* Problem requirements *
Please write out exactly the lines that begin at the line containing "Chef beim Kreis Recklinghausen." and run to the end of the records.

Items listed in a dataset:
################
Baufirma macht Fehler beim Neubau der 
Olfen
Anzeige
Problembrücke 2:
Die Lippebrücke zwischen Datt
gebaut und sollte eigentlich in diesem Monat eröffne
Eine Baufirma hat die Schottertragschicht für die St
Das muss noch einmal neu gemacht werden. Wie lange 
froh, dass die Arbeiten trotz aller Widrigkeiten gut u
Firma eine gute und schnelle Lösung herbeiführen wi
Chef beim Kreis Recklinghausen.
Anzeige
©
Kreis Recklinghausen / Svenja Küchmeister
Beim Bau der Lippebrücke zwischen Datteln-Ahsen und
################
* Your solution *
Chef beim Kreis Recklinghausen.
Anzeige
©
Kreis Recklinghausen / Svenja Küchmeister
Beim Bau der Lippebrücke zwischen Datteln-Ahsen und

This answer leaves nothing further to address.